Immer mehr Hitzetage machen Kindern und Lehrkräften zu schaffen. Wiener Neustadt reagiert nun und startet unter dem Motto "Heiße Tage – coole Kids" eine großangelegte Klima-Offensive in Kindergärten und Schulen.
In den kommenden zwei bis drei Jahren sollen zahlreiche städtische Bildungseinrichtungen mit Klimageräten ausgestattet werden. Wo es möglich ist, soll der dafür benötigte Strom aus Photovoltaikanlagen oder aus der städtischen Energiegemeinschaft kommen.
"Nur wer einen kühlen Kopf bewahrt, kann unbeschwert spielen, lernen und sich konzentrieren", erklärt Bildungsstadtrat Philipp Gruber (ÖVP). Die Stadt will dabei vor allem jene Räume zuerst kühlen, die auch während der heißen Sommermonate tatsächlich genutzt werden.
Besonders dringend ist die Lage in den 25 NÖ Landeskindergärten der Stadt. Sie bleiben auch über weite Teile des Sommers geöffnet. Für die Nachrüstung hat das Facility Management laut Stadt ein Sonderbudget von 283.500 Euro berechnet.
Vier Standorte verfügen bereits über Klimaanlagen: Heideansiedlung, Badener Straße – Erich Sedlak, Dr. Norbert Wittmann und Am Haidbrunnen. Drei weitere Kindergärten setzen auf Lüftungsanlagen. Die restlichen Standorte sollen schrittweise Klimasplitgeräte erhalten. Vorrang haben jene Kindergärten, in denen bereits im Sommer 2027 die Ferienbetreuung stattfindet.
Bei den Schulen setzt Wiener Neustadt auf einzelne Schwerpunktprojekte. In der Herta Firnberg Schule soll 2027 um rund 30.000 Euro eine passive Kühlung eingebaut werden.
Die Dkfm. Rudolf Scheicher Schule erhält eine klassische Klimaanlage. Dafür sind im Budget 2027 weitere 10.000 Euro vorgesehen. Dort soll im kommenden Jahr auch die Sommerferienbetreuung stattfinden.
Bis Sommer 2028 ist außerdem eine Nachrüstung der Volksschule Hans Barwitzius vorgesehen. Sie soll künftig abwechselnd mit der Scheicher-Volksschule als Standort für die Ferienbetreuung dienen.
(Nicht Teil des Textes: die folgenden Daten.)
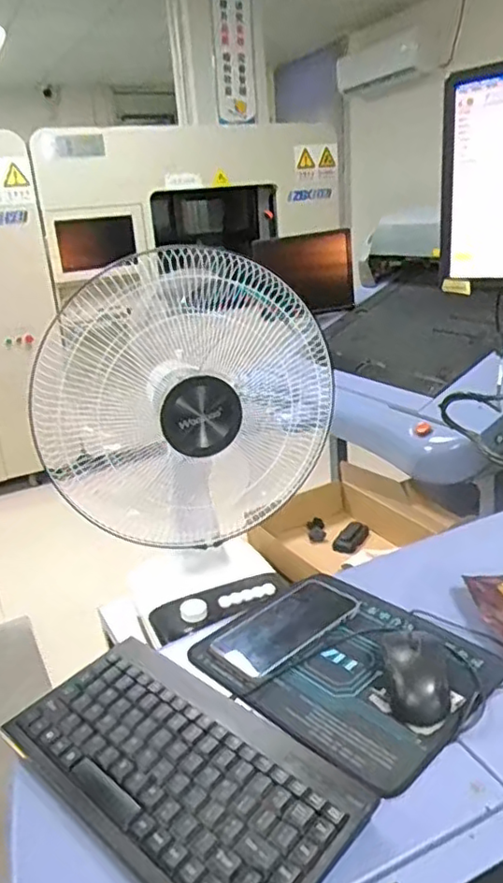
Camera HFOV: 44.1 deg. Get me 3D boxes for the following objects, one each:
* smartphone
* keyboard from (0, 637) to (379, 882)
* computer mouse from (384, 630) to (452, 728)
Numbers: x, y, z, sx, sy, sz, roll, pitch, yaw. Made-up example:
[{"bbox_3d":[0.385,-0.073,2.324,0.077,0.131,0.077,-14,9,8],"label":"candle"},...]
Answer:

Die Stadtspitze sieht die Investitionen auch als Reaktion auf den Klimawandel. Bürgermeister Klaus Schneeberger (ÖVP) und Vertreter der Stadtregierung sprechen von einer Investition in eine "zukunftsfähige und krisenfeste" Infrastruktur: "Die spürbare Zunahme von Hitzetagen erfordert entschlossenes Handeln. Dieses Programm ist eine wesentliche Maßnahme zur Klimawandelanpassung und zugleich eine tiefgreifende Investition in die Zukunft unserer Stadt."
Parallel wollte Wiener Neustadt am 14. September eine Resolution an Bund und Land Niederösterreich beschließen. Das Ziel: Künftig soll es für Klimaanlagen und andere Kühlmaßnahmen in Bildungseinrichtungen auch Förderungen geben.